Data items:
=-=-=-=-=

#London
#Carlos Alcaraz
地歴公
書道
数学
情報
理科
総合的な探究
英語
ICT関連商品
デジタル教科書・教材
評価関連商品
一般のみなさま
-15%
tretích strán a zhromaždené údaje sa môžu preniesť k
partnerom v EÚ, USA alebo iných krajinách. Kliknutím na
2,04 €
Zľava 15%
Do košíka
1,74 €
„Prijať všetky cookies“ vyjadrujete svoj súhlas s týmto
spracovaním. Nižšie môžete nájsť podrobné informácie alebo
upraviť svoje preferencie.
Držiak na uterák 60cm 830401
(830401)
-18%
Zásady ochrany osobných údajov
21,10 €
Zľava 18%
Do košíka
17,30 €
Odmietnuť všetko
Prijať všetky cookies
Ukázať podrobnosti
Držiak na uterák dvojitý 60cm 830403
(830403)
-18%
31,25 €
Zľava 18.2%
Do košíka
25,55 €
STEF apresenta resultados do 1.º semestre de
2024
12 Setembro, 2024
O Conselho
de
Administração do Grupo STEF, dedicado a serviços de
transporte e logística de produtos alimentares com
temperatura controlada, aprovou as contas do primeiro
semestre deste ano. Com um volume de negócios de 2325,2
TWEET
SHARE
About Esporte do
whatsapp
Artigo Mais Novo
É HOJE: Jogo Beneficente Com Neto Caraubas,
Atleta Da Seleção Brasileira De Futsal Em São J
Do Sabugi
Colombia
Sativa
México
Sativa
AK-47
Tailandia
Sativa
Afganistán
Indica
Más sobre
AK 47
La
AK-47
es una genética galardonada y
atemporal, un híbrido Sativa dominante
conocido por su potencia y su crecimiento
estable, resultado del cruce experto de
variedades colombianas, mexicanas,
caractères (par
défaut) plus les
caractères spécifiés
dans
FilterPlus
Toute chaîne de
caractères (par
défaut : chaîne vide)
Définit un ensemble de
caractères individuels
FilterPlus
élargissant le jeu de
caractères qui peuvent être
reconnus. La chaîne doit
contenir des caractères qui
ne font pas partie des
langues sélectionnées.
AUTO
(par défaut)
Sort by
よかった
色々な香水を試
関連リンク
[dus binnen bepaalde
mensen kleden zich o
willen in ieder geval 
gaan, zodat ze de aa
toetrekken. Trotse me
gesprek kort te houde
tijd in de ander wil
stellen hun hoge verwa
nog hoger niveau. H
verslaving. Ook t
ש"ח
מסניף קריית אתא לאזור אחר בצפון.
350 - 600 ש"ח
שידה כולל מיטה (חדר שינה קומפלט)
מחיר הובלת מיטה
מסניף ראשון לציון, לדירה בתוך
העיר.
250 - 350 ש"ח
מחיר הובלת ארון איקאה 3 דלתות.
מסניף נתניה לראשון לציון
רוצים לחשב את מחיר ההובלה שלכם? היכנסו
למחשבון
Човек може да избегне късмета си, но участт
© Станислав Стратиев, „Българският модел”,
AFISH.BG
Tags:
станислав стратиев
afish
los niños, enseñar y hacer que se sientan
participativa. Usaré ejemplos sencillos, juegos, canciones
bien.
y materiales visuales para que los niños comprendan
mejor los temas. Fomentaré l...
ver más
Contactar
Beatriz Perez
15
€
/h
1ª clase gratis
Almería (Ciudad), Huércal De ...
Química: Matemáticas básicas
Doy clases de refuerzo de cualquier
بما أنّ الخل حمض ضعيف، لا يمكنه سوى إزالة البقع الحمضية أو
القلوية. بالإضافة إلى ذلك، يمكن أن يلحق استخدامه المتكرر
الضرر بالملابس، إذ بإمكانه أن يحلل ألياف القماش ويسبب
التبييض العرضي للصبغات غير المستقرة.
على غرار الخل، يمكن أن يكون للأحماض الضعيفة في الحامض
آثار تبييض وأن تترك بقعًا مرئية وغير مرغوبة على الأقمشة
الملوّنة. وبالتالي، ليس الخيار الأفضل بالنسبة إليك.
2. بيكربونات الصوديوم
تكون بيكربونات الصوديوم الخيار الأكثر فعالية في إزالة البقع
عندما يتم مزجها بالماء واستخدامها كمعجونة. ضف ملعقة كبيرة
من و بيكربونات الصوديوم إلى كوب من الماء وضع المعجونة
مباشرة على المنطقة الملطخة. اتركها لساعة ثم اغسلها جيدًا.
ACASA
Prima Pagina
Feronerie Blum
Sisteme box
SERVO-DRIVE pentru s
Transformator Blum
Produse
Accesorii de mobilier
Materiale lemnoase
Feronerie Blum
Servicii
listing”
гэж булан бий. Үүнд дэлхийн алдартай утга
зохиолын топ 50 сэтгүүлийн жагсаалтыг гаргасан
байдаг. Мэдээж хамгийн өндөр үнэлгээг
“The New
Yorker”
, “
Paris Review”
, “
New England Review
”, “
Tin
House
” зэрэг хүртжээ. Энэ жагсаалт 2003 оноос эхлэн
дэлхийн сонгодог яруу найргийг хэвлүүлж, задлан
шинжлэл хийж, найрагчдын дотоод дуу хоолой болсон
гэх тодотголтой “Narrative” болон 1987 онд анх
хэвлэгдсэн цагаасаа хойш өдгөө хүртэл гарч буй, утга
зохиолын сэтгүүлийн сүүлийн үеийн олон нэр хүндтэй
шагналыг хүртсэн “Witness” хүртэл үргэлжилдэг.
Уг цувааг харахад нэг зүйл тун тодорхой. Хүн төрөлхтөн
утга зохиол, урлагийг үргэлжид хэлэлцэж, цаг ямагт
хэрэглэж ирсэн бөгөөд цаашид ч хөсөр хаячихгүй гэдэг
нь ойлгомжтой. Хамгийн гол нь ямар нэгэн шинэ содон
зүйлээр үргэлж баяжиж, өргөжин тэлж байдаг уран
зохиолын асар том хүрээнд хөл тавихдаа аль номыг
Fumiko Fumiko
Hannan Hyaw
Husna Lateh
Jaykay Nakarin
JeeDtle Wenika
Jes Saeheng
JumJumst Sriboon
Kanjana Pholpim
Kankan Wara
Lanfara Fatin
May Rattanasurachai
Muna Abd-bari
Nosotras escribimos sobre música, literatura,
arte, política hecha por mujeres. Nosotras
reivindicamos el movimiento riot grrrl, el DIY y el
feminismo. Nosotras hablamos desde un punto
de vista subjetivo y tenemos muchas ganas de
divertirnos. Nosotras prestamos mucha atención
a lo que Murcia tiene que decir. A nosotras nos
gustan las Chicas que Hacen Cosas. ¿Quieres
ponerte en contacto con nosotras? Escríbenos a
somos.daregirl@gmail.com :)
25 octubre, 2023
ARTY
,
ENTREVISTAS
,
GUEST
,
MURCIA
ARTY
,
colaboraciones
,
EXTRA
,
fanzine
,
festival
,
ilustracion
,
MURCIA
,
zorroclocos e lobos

=-=-=-=-=

Exercise goal: Each record above is to be reproduced exactly, in full.

Response below:
#London
#Carlos Alcaraz
地歴公
書道
数学
情報
理科
総合的な探究
英語
ICT関連商品
デジタル教科書・教材
評価関連商品
一般のみなさま
-15%
tretích strán a zhromaždené údaje sa môžu preniesť k
partnerom v EÚ, USA alebo iných krajinách. Kliknutím na
2,04 €
Zľava 15%
Do košíka
1,74 €
„Prijať všetky cookies“ vyjadrujete svoj súhlas s týmto
spracovaním. Nižšie môžete nájsť podrobné informácie alebo
upraviť svoje preferencie.
Držiak na uterák 60cm 830401
(830401)
-18%
Zásady ochrany osobných údajov
21,10 €
Zľava 18%
Do košíka
17,30 €
Odmietnuť všetko
Prijať všetky cookies
Ukázať podrobnosti
Držiak na uterák dvojitý 60cm 830403
(830403)
-18%
31,25 €
Zľava 18.2%
Do košíka
25,55 €
STEF apresenta resultados do 1.º semestre de
2024
12 Setembro, 2024
O Conselho
de
Administração do Grupo STEF, dedicado a serviços de
transporte e logística de produtos alimentares com
temperatura controlada, aprovou as contas do primeiro
semestre deste ano. Com um volume de negócios de 2325,2
TWEET
SHARE
About Esporte do
whatsapp
Artigo Mais Novo
É HOJE: Jogo Beneficente Com Neto Caraubas,
Atleta Da Seleção Brasileira De Futsal Em São J
Do Sabugi
Colombia
Sativa
México
Sativa
AK-47
Tailandia
Sativa
Afganistán
Indica
Más sobre
AK 47
La
AK-47
es una genética galardonada y
atemporal, un híbrido Sativa dominante
conocido por su potencia y su crecimiento
estable, resultado del cruce experto de
variedades colombianas, mexicanas,
caractères (par
défaut) plus les
caractères spécifiés
dans
FilterPlus
Toute chaîne de
caractères (par
défaut : chaîne vide)
Définit un ensemble de
caractères individuels
FilterPlus
élargissant le jeu de
caractères qui peuvent être
reconnus. La chaîne doit
contenir des caractères qui
ne font pas partie des
langues sélectionnées.
AUTO
(par défaut)
Sort by
よかった
色々な香水を試
関連リンク
[dus binnen bepaalde
mensen kleden zich o
willen in ieder geval 
gaan, zodat ze de aa
toetrekken. Trotse me
gesprek kort te houde
tijd in de ander wil
stellen hun hoge verwa
nog hoger niveau. H
verslaving. Ook t
ש"ח
מסניף קריית אתא לאזור אחר בצפון.
350 - 600 ש"ח
שידה כולל מיטה (חדר שינה קומפלט)
מחיר הובלת מיטה
מסניף ראשון לציון, לדירה בתוך
העיר.
250 - 350 ש"ח
מחיר הובלת ארון איקאה 3 דלתות.
מסניף נתניה לראשון לציון
רוצים לחשב את מחיר ההובלה שלכם? היכנסו
למחשבון
Човек може да избегне късмета си, но участт
© Станислав Стратиев, „Българският модел”,
AFISH.BG
Tags:
станислав стратиев
afish
los niños, enseñar y hacer que se sientan
participativa. Usaré ejemplos sencillos, juegos, canciones
bien.
y materiales visuales para que los niños comprendan
mejor los temas. Fomentaré l...
ver más
Contactar
Beatriz Perez
15
€
/h
1ª clase gratis
Almería (Ciudad), Huércal De ...
Química: Matemáticas básicas
Doy clases de refuerzo de cualquier
بما أنّ الخل حمض ضعيف، لا يمكنه سوى إزالة البقع الحمضية أو
القلوية. بالإضافة إلى ذلك، يمكن أن يلحق استخدامه المتكرر
الضرر بالملابس، إذ بإمكانه أن يحلل ألياف القماش ويسبب
التبييض العرضي للصبغات غير المستقرة.
على غرار الخل، يمكن أن يكون للأحماض الضعيفة في الحامض
آثار تبييض وأن تترك بقعًا مرئية وغير مرغوبة على الأقمشة
الملوّنة. وبالتالي، ليس الخيار الأفضل بالنسبة إليك.
2. بيكربونات الصوديوم
تكون بيكربونات الصوديوم الخيار الأكثر فعالية في إزالة البقع
عندما يتم مزجها بالماء واستخدامها كمعجونة. ضف ملعقة كبيرة
من و بيكربونات الصوديوم إلى كوب من الماء وضع المعجونة
مباشرة على المنطقة الملطخة. اتركها لساعة ثم اغسلها جيدًا.
ACASA
Prima Pagina
Feronerie Blum
Sisteme box
SERVO-DRIVE pentru s
Transformator Blum
Produse
Accesorii de mobilier
Materiale lemnoase
Feronerie Blum
Servicii
listing”
гэж булан бий. Үүнд дэлхийн алдартай утга
зохиолын топ 50 сэтгүүлийн жагсаалтыг гаргасан
байдаг. Мэдээж хамгийн өндөр үнэлгээг
“The New
Yorker”
, “
Paris Review”
, “
New England Review
”, “
Tin
House
” зэрэг хүртжээ. Энэ жагсаалт 2003 оноос эхлэн
дэлхийн сонгодог яруу найргийг хэвлүүлж, задлан
шинжлэл хийж, найрагчдын дотоод дуу хоолой болсон
гэх тодотголтой “Narrative” болон 1987 онд анх
хэвлэгдсэн цагаасаа хойш өдгөө хүртэл гарч буй, утга
зохиолын сэтгүүлийн сүүлийн үеийн олон нэр хүндтэй
шагналыг хүртсэн “Witness” хүртэл үргэлжилдэг.
Уг цувааг харахад нэг зүйл тун тодорхой. Хүн төрөлхтөн
утга зохиол, урлагийг үргэлжид хэлэлцэж, цаг ямагт
хэрэглэж ирсэн бөгөөд цаашид ч хөсөр хаячихгүй гэдэг
нь ойлгомжтой. Хамгийн гол нь ямар нэгэн шинэ содон
зүйлээр үргэлж баяжиж, өргөжин тэлж байдаг уран
зохиолын асар том хүрээнд хөл тавихдаа аль номыг
Fumiko Fumiko
Hannan Hyaw
Husna Lateh
Jaykay Nakarin
JeeDtle Wenika
Jes Saeheng
JumJumst Sriboon
Kanjana Pholpim
Kankan Wara
Lanfara Fatin
May Rattanasurachai
Muna Abd-bari
Nosotras escribimos sobre música, literatura,
arte, política hecha por mujeres. Nosotras
reivindicamos el movimiento riot grrrl, el DIY y el
feminismo. Nosotras hablamos desde un punto
de vista subjetivo y tenemos muchas ganas de
divertirnos. Nosotras prestamos mucha atención
a lo que Murcia tiene que decir. A nosotras nos
gustan las Chicas que Hacen Cosas. ¿Quieres
ponerte en contacto con nosotras? Escríbenos a
somos.daregirl@gmail.com :)
25 octubre, 2023
ARTY
,
ENTREVISTAS
,
GUEST
,
MURCIA
ARTY
,
colaboraciones
,
EXTRA
,
fanzine
,
festival
,
ilustracion
,
MURCIA
,
zorroclocos e lobos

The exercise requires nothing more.